Knowing that he'd have plenty of time to hold his own children shortly, he watched Raene taking her turn for a few seconds before he leaned toward Lurella surreptitiously. "Please...I'd be honored if ya checked yaself. Just so ya'are familiar with them, since we're gonna be here a few more days before we can go."

As if she weren't listening that closely, Lurella didn't react right away. After blinking a few times and then twitching her ear, she looked up at him briefly as if she thought he might not be serious. When he didn't react, she seemed to figure out that he was being serious.

Cautiously, almost timidly, she walked back over to Cecilia, unsure of whether or not the tired mother was still irate or not. When she knelt down close, Cecilia noticed and gave her a good look over. Khujand worried that his wife might not be ready to extend the olive branch, but that worry was allayed when Cecilia's face softened and she motioned for Lurella to approach.

For a good while, Khujand just stood in the porch, watching the declining day roll by as Raene and Lurella took their turns holding the two sleeping infants.
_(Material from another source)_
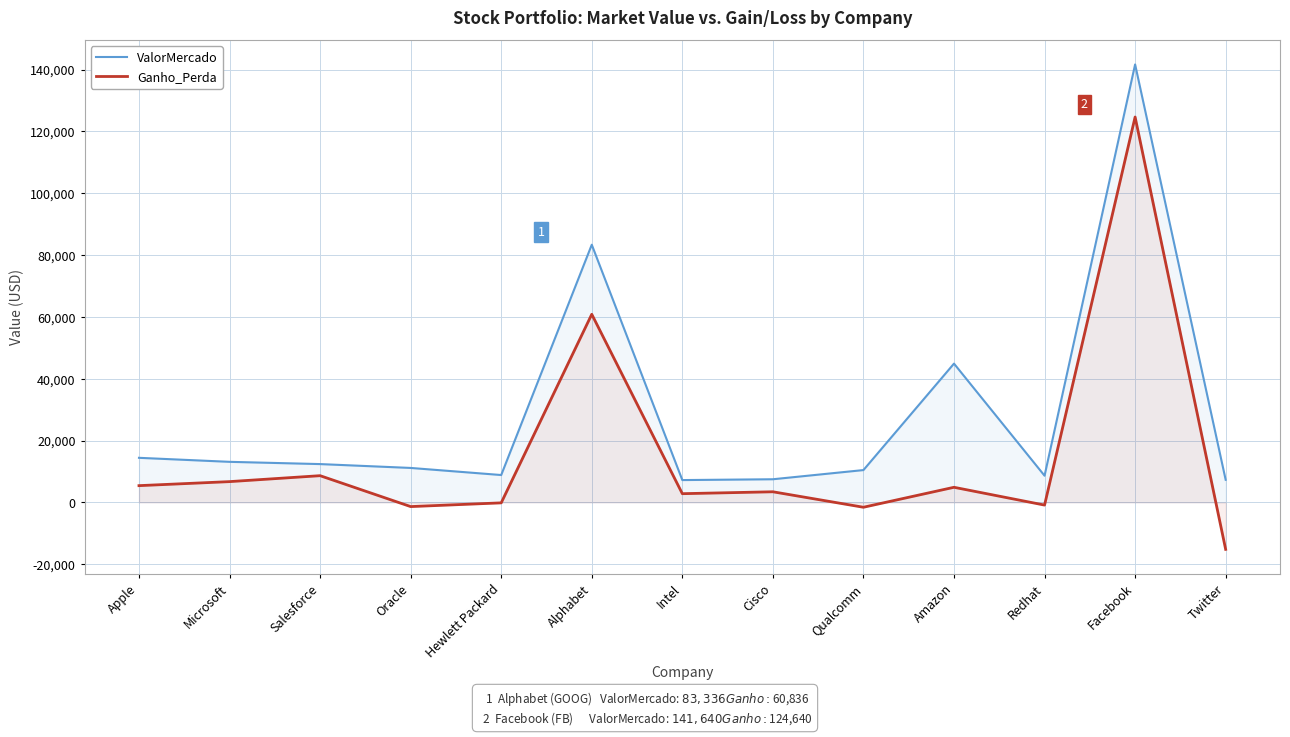

What is the spread (max minus min) of values at Redhat?

9500.0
It was hard for Khujand to imagine that, after so many years together, they'd only just then begin to really raising the family they'd wanted. Six were enough; more than enough, even. And the two they had with them would need to brace themselves for their first flight...unfortunately, their first introduction to the family wouldn't be a wholly cheery one. He just hoped that, while they waited for Cecilia to recouperate, they didn't miss their chance for an introduction that would give the extended family a sense of closure.